The wine industry is heavily regulated, and according to ShipCompliant, an industry expert, wine sellers already have to remit sales taxes in most states where they do business.
“Wineries, because of the unique nature of wine legislation, are required to pay sales tax in about 30 states,” said Jeff Carroll, the company’s vice president of strategy and compliance.
If the law preserves $1 million in online revenue as the threshold for companies to qualify, and sales taxes already paid out-of-state are factored into the equation, Carroll estimates that only about 20 wineries out of roughly 7,000 in the U.S. would end up paying additional sales taxes.
“It would have no effect, whatsoever, on most wineries,” Carroll said.
How does the rest of the business community feel about the proposal?
The San Francisco Chamber of Commerce officially supports the Marketplace Fairness Act, on the basis that it boosts the competitiveness of traditional brick and mortar retailers without being unfair.
“It’s not a ‘new’ tax,” said Chamber President and CEO Bob Linscheid. “It just allows for the collection of tax to online retailers.”
Linscheid points out that rather than creating a new tax, the bill would shift the responsibility of reporting and paying the tax from the consumer, in the form of yearly tax returns, to the retailer.
As for Cruz’s claim that the bill would unfairly disadvantage the ‘little guy,’ Linscheid says he can’t see the senator’s case.
“I patently don’t agree,” he said. “It’s our opinion that because of the exemption [of $1 million] for small business, that it’s a fair way to assess tax to those who are generally online only retailers. I don’t see the argument.”

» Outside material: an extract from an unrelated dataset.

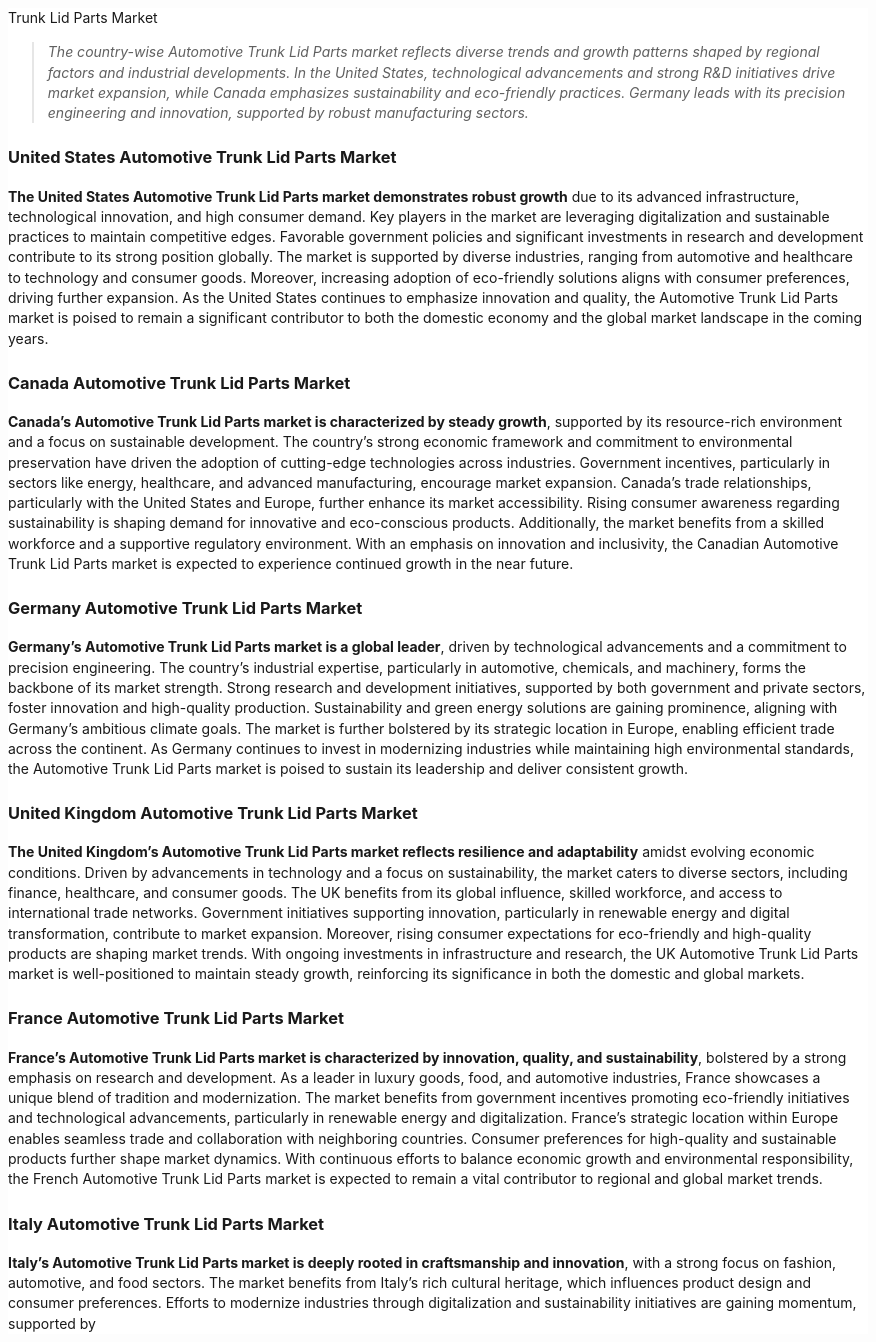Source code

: Trunk Lid Parts Market<br /></span></h1><blockquote><p><em><span class="">The country-wise Automotive Trunk Lid Parts market reflects diverse trends and growth patterns shaped by regional factors and industrial developments. In the United States, technological advancements and strong R&amp;D initiatives drive market expansion, while Canada emphasizes sustainability and eco-friendly practices. Germany leads with its precision engineering and innovation, supported by robust manufacturing sectors.</span></em></p></blockquote><h3><strong>United States Automotive Trunk Lid Parts Market</strong></h3><p><strong>The United States Automotive Trunk Lid Parts market demonstrates robust growth</strong> due to its advanced infrastructure, technological innovation, and high consumer demand. Key players in the market are leveraging digitalization and sustainable practices to maintain competitive edges. Favorable government policies and significant investments in research and development contribute to its strong position globally. The market is supported by diverse industries, ranging from automotive and healthcare to technology and consumer goods. Moreover, increasing adoption of eco-friendly solutions aligns with consumer preferences, driving further expansion. As the United States continues to emphasize innovation and quality, the Automotive Trunk Lid Parts market is poised to remain a significant contributor to both the domestic economy and the global market landscape in the coming years.</p><h3><strong>Canada Automotive Trunk Lid Parts Market</strong></h3><p><strong>Canada&rsquo;s Automotive Trunk Lid Parts market is characterized by steady growth</strong>, supported by its resource-rich environment and a focus on sustainable development. The country&rsquo;s strong economic framework and commitment to environmental preservation have driven the adoption of cutting-edge technologies across industries. Government incentives, particularly in sectors like energy, healthcare, and advanced manufacturing, encourage market expansion. Canada&rsquo;s trade relationships, particularly with the United States and Europe, further enhance its market accessibility. Rising consumer awareness regarding sustainability is shaping demand for innovative and eco-conscious products. Additionally, the market benefits from a skilled workforce and a supportive regulatory environment. With an emphasis on innovation and inclusivity, the Canadian Automotive Trunk Lid Parts market is expected to experience continued growth in the near future.</p><h3><strong>Germany Automotive Trunk Lid Parts Market</strong></h3><p><strong>Germany&rsquo;s Automotive Trunk Lid Parts market is a global leader</strong>, driven by technological advancements and a commitment to precision engineering. The country&rsquo;s industrial expertise, particularly in automotive, chemicals, and machinery, forms the backbone of its market strength. Strong research and development initiatives, supported by both government and private sectors, foster innovation and high-quality production. Sustainability and green energy solutions are gaining prominence, aligning with Germany&rsquo;s ambitious climate goals. The market is further bolstered by its strategic location in Europe, enabling efficient trade across the continent. As Germany continues to invest in modernizing industries while maintaining high environmental standards, the Automotive Trunk Lid Parts market is poised to sustain its leadership and deliver consistent growth.</p><h3><strong>United Kingdom Automotive Trunk Lid Parts Market</strong></h3><p><strong>The United Kingdom&rsquo;s Automotive Trunk Lid Parts market reflects resilience and adaptability</strong> amidst evolving economic conditions. Driven by advancements in technology and a focus on sustainability, the market caters to diverse sectors, including finance, healthcare, and consumer goods. The UK benefits from its global influence, skilled workforce, and access to international trade networks. Government initiatives supporting innovation, particularly in renewable energy and digital transformation, contribute to market expansion. Moreover, rising consumer expectations for eco-friendly and high-quality products are shaping market trends. With ongoing investments in infrastructure and research, the UK Automotive Trunk Lid Parts market is well-positioned to maintain steady growth, reinforcing its significance in both the domestic and global markets.</p><h3><strong>France Automotive Trunk Lid Parts Market</strong></h3><p><strong>France&rsquo;s Automotive Trunk Lid Parts market is characterized by innovation, quality, and sustainability</strong>, bolstered by a strong emphasis on research and development. As a leader in luxury goods, food, and automotive industries, France showcases a unique blend of tradition and modernization. The market benefits from government incentives promoting eco-friendly initiatives and technological advancements, particularly in renewable energy and digitalization. France&rsquo;s strategic location within Europe enables seamless trade and collaboration with neighboring countries. Consumer preferences for high-quality and sustainable products further shape market dynamics. With continuous efforts to balance economic growth and environmental responsibility, the French Automotive Trunk Lid Parts market is expected to remain a vital contributor to regional and global market trends.</p><h3><strong>Italy Automotive Trunk Lid Parts Market</strong></h3><p><strong>Italy&rsquo;s Automotive Trunk Lid Parts market is deeply rooted in craftsmanship and innovation</strong>, with a strong focus on fashion, automotive, and food sectors. The market benefits from Italy&rsquo;s rich cultural heritage, which influences product design and consumer preferences. Efforts to modernize industries through digitalization and sustainability initiatives are gaining momentum, supported by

Among major, multinational retailers, both of the traditional store and online variety, there is a rift in opinion.
Target, Macy’s, Home Depot and online retailer Amazon have all come out in support of the Marketplace Fairness Act.
EBay stands as its staunchest critic.
On its government relations web site, eBay says the $1 million exemption isn’t nearly sufficient to protect small businesses, and that the larger corporations are bound to benefit from the bill.
“Larger retailers leverage their size to negotiate tax breaks or grants, in addition to the favorable terms they can obtain throughout their supply chains,” the company states on its web site.
“Unless the bill is amended to include a real small business exemption, it would actually damage the competitiveness of innovative small businesses.”
The Senate easily approved the measure on May 6 by a vote of 69-27.
Its prospects for passage in the House, however, appear muddied at best. Some anti-tax members of the Republican Party have already vowed to kill it.